We saw one area of outstanding practice:

  • The Advance Nurse Practitioner (ANP) was the lead nurse for the Kingston CCG Clinical Education Network and led on the professional development of nursing staff at the practice. She had researched and introduced the HeART online revalidation and appraisal tool for nurses, which allowed nursing staff to keep track of the training and education they had completed, complete a training needs analysis, and gather the necessary evidence for their appraisal and revalidation. This tool was piloted at the practice, and having found it a success, the ANP had presented this to the CCG and helped to roll-out the system to other practices across several neighbouring CCGs. She had also worked with a local further education college to introduce a Healthcare Assistant Diploma award.

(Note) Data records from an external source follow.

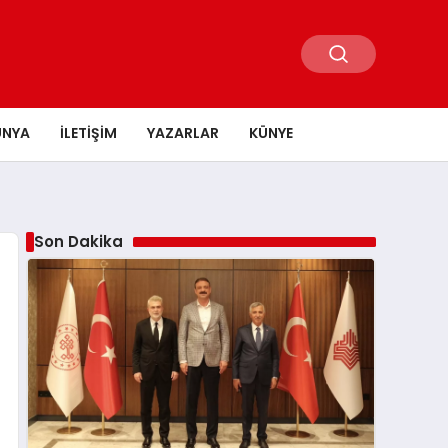
ÜNYA
İLETIŞIM
YAZARLAR
KÜNYE
Son Dakika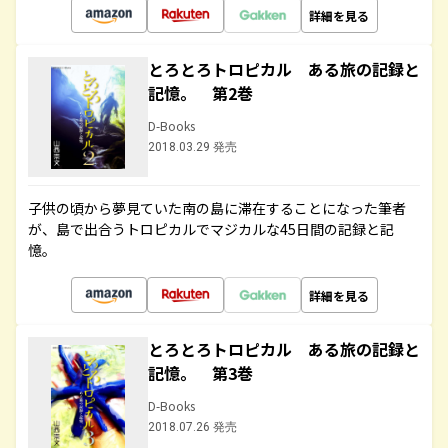
詳細を見る
とろとろトロピカル ある旅の記録と
記憶。 第2巻
D-Books
2018.03.29 発売
子供の頃から夢見ていた南の島に滞在することになった筆者
が、島で出合うトロピカルでマジカルな45日間の記録と記
憶。
詳細を見る
とろとろトロピカル ある旅の記録と
記憶。 第3巻
D-Books
2018.07.26 発売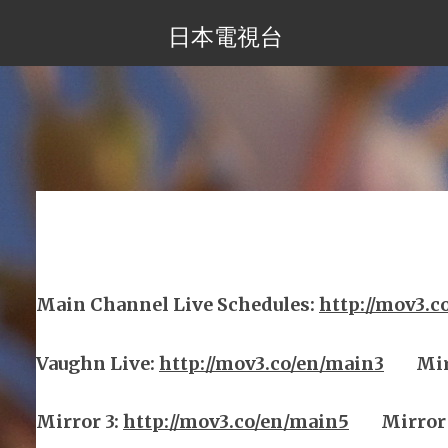
日本電視台
Main Channel Live Schedules
:
http://mov3.c
Vaughn Live
:
http://mov3.co/en/main
3
Mi
Mirror
3
:
http://mov3.co/en/main
5
Mirror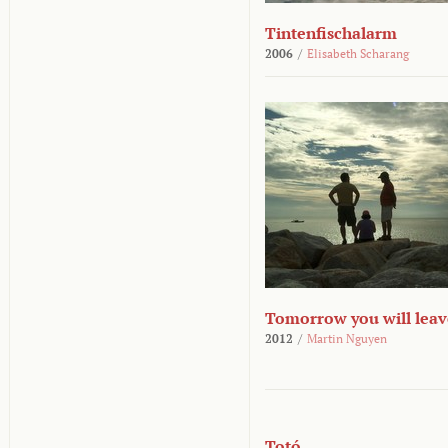
Tintenfischalarm
2006
/
Elisabeth Scharang
Tomorrow you will leav
2012
/
Martin Nguyen
Totó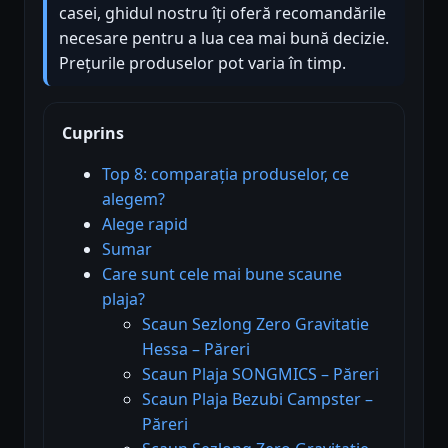
casei, ghidul nostru îți oferă recomandările
necesare pentru a lua cea mai bună decizie.
Prețurile produselor pot varia în timp.
Cuprins
Top 8: comparația produselor, ce
alegem?
Alege rapid
Sumar
Care sunt cele mai bune scaune
plaja?
Scaun Sezlong Zero Gravitatie
Hessa – Păreri
Scaun Plaja SONGMICS – Păreri
Scaun Plaja Bezubi Campster –
Păreri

The areas where the provider should make improvement are:

  • Consider reviewing the appointment system to ensure that patients are not waiting too long to be seen once they arrive for their appointment.
  • Ensure that the Patient Participation group is re-established in order to gather feedback and ideas from patients to improve patient experience.
  • Review policies to ensure that they are practice-specific and contain sufficient detail.
  • Consider establishing a failsafe process to check that results of cervical screening tests are received.